* _WORK INSTRUCTION_
Extract each line of the data below that contains the string "unit", copying it unchanged.

* _PROVIDED RECORDS_

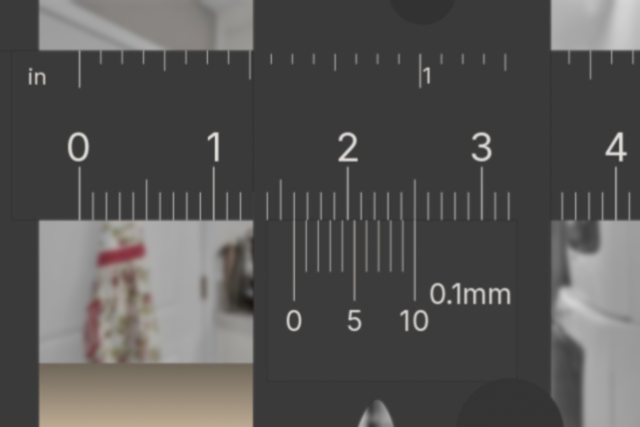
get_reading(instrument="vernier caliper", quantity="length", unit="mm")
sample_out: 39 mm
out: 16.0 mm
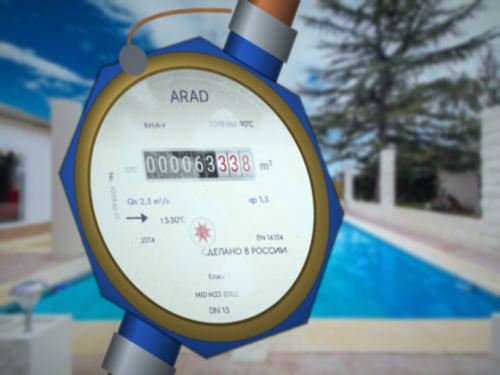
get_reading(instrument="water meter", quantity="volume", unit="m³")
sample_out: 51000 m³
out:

---

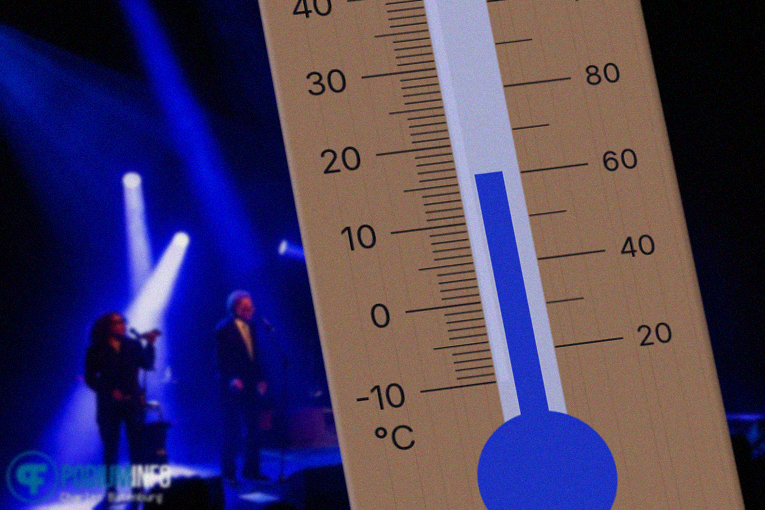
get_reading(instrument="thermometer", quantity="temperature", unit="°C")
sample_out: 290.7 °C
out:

* _RESULT OF THIS EXERCISE_
get_reading(instrument="vernier caliper", quantity="length", unit="mm")
get_reading(instrument="water meter", quantity="volume", unit="m³")
get_reading(instrument="thermometer", quantity="temperature", unit="°C")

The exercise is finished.